La fin de la Guerre froide pose la question de la sécurité de l’Europe sous un jour nouveau. Les Européens et les Américains sont animés d’une double crainte opposée. Les premiers ont peur qu’avec la disparition d’un ennemi à l’est les États-Unis se désengagent du Vieux continent comme après la Première Guerre mondiale. Les seconds craignent que l’Union européenne veuille voler de ses propres ailes aux dépens de l’OTAN. Sur ce sujet, les échanges entre Mitterrand et Bush sont «atrabilaires», écrit Philip Short.

« L’Europe n’est pas en mesure de disposer d’une force commune pour assurer sa sécurité, voilà la réalité. […] Pendant vingt ans, il ne faudra pas poser ces termes de facon antagoniste. […] L’Otan et l’embryon de défense européenne doivent coexister, ce n’est pas l’un ou l’autre. […] Il y aura un développement militaire s’il y a un développement politique.
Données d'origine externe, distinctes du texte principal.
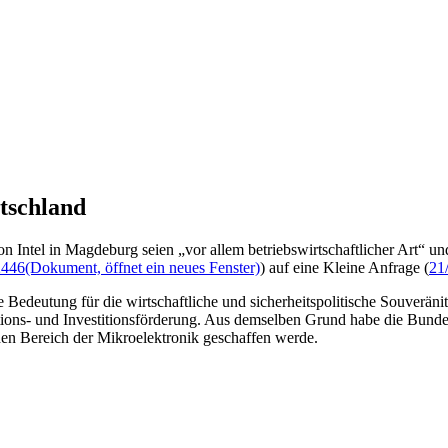
utschland
n Intel in Magdeburg seien „vor allem betriebswirtschaftlicher Art“ un
2446
(Dokument, öffnet ein neues Fenster)
) auf eine Kleine Anfrage (
21
Bedeutung für die wirtschaftliche und sicherheitspolitische Souverän
ations- und Investitionsförderung. Aus demselben Grund habe die Bund
 den Bereich der Mikroelektronik geschaffen werde.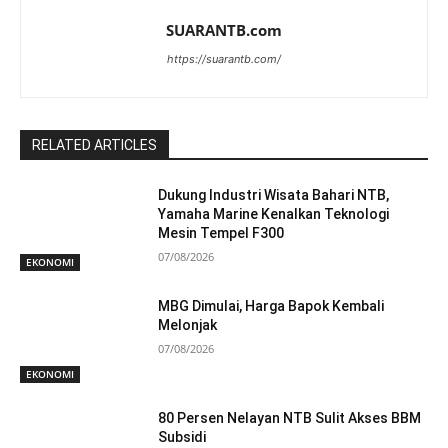
SUARANTB.com
https://suarantb.com/
RELATED ARTICLES
Dukung Industri Wisata Bahari NTB,
Yamaha Marine Kenalkan Teknologi
Mesin Tempel F300
07/08/2026
EKONOMI
MBG Dimulai, Harga Bapok Kembali
Melonjak
07/08/2026
EKONOMI
80 Persen Nelayan NTB Sulit Akses BBM
Subsidi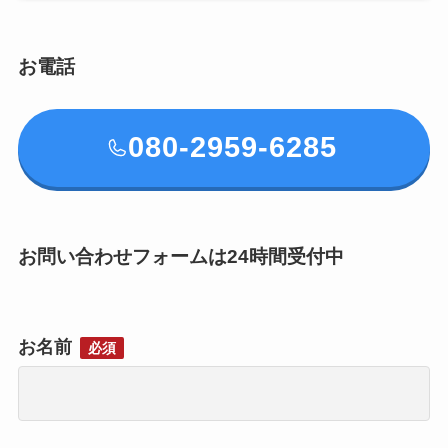
お電話
080-2959-6285
お問い合わせフォームは24時間受付中
お名前
必須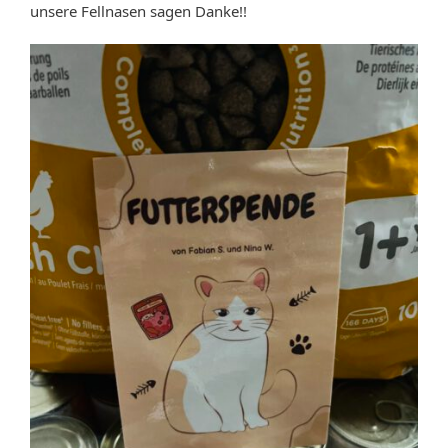
unsere Fellnasen sagen Danke!!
Cela demandera beaucoup de temps: votre ami britannique n’est pas très chaud; les Pays-Bas non plus; l’Irlande est neutre; quant aux Allemands, depuis qu’ils sont grands, ils ne savent plus ce qu’il faut faire», explique le président français à son collègue américain lors d’une rencontre à la Martinique en 1991 (citation tirée de la transcription des entretiens au Centre historique des archives nationales, CHAN 5AG4 CD75, dossier 1).
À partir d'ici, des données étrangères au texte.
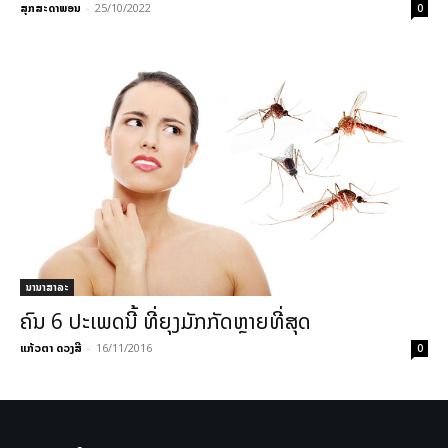
ສຸກສະດາພອນ
-
25/10/2022
0
ນານາສາລະ
ຄົນ 6 ປະເພດນີ້ ທີ່ຍຸງມັກກັດຫຼາຍທີ່ສຸດ
ແກ້ວຕາ ດວງສີ
-
16/11/2016
0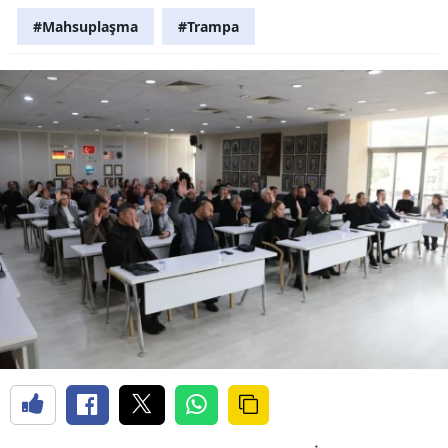
#Mahsuplaşma
#Trampa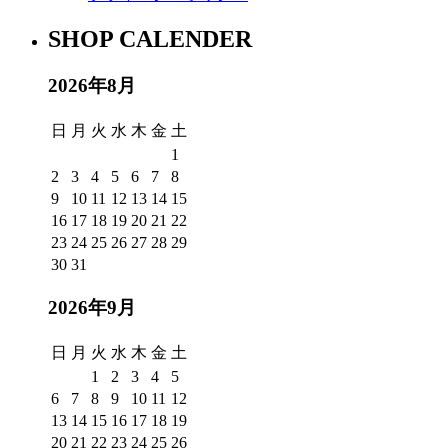
SHOP CALENDER
2026年8月
日
月
火
水
木
金
土
1
2
3
4
5
6
7
8
9
10
11
12
13
14
15
16
17
18
19
20
21
22
23
24
25
26
27
28
29
30
31
2026年9月
日
月
火
水
木
金
土
1
2
3
4
5
6
7
8
9
10
11
12
13
14
15
16
17
18
19
20
21
22
23
24
25
26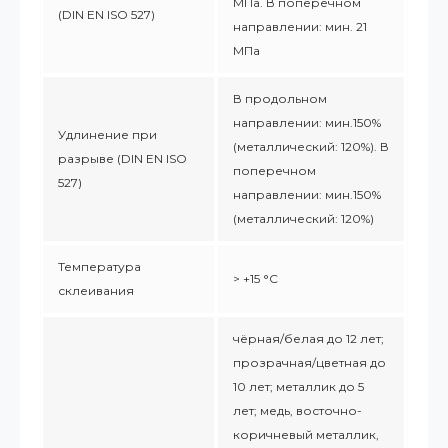
МПа. В поперечном
(DIN EN ISO 527)
направлении: мин. 21
МПа
В продольном
направлении: мин.150%
Удлинение при
(металлический: 120%). В
разрыве (DIN EN ISO
поперечном
527)
направлении: мин.150%
(металлический: 120%)
Температура
> +15 °C
склеивания
чёрная/белая до 12 лет;
прозрачная/цветная до
10 лет; металлик до 5
лет; медь, восточно-
коричневый металлик,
«Je tiens à vous dire que, si l’Europe avait une autre solution hors de l’Otan, l’opinion américaine abandonnerait aussitôt tout soutien à l’Otan et à notre maintien en Europe», rétorque quelques temps plus tard George Bush.

Les «trois D» d’Albright

Après quelques mois, Européens et Américains trouvèrent un compromis dans une formulation suffisamment balancée pour satisfaire tout le monde et n’engager personne. Ils mettaient l’accent sur la «complémentarité [de] l’Otan et de l’Union de l’Europe occidentale, [et] entre l’identité européenne de sécurité et de défense et l’Alliance».

Le sujet n’était pas clos pour autant. Il est revenu régulièrement dans les discussions entre les deux rives de l’Atlantique. Au temps de Bill Clinton, pour qualifier les rapports entre l’Otan et la politique européenne de sécurité, la secrétaire d’Etat Madeleine Albright avait trouvé la formule des «trois D»: no Decoupling, no Duplication, no Discrimination. Autrement dit: la défense européenne ne doit pas se séparer de l’Otan; elle ne doit pas se donner ni les mêmes tâches ni les mêmes moyens; enfin, elle doit être ouverte à tous les pays européens de l’Otan, y compris ceux qui ne sont pas membres de l’UE, comme la Turquie et la Norvège.

Ces trois principes n’ont pas changé depuis les années 1990. Mais les Américains s’inquiétaient à tort d’une éventuelle montée en puissance d’une défense européenne. Pour faire face aux crises, l’UE s’était fixé  pour objectif en 1999 la possibilité de mobiliser de 50 à 60.000 hommes dès 2003. On les attend toujours.